*** Opening of Dataset records ***
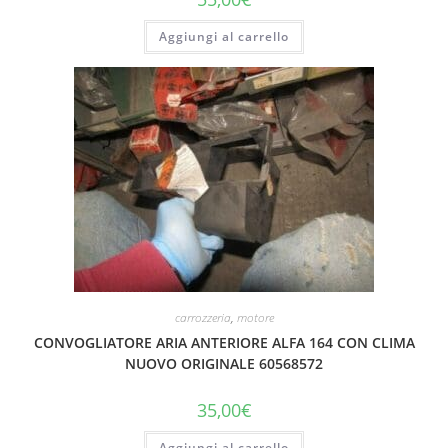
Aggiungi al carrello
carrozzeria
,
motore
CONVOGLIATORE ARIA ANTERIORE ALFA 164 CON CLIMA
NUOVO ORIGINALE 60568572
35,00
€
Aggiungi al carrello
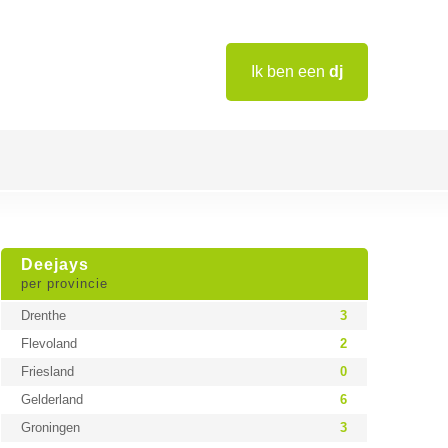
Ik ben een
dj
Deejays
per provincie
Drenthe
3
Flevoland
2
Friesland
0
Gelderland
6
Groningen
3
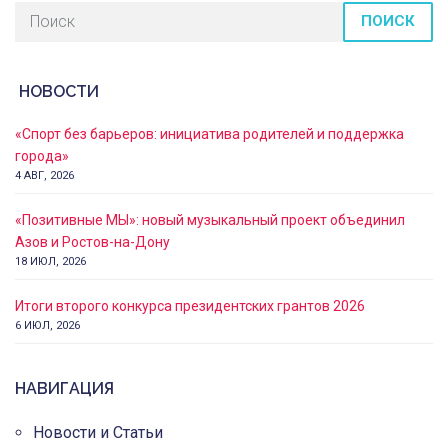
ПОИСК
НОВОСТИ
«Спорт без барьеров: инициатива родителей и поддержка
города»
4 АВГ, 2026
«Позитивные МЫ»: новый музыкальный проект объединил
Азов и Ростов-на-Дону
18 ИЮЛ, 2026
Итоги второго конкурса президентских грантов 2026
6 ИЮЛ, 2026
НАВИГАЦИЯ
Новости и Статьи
*** Close of Dataset records ***
Action item — Your answer must be an exact repeat of all the records, minus the pictures.

Exercise result —
Aggiungi al carrello
carrozzeria
,
motore
CONVOGLIATORE ARIA ANTERIORE ALFA 164 CON CLIMA
NUOVO ORIGINALE 60568572
35,00
€
Aggiungi al carrello
Ik ben een
dj
Deejays
per provincie
Drenthe
3
Flevoland
2
Friesland
0
Gelderland
6
Groningen
3
ПОИСК
НОВОСТИ
«Спорт без барьеров: инициатива родителей и поддержка
города»
4 АВГ, 2026
«Позитивные МЫ»: новый музыкальный проект объединил
Азов и Ростов-на-Дону
18 ИЮЛ, 2026
Итоги второго конкурса президентских грантов 2026
6 ИЮЛ, 2026
НАВИГАЦИЯ
Новости и Статьи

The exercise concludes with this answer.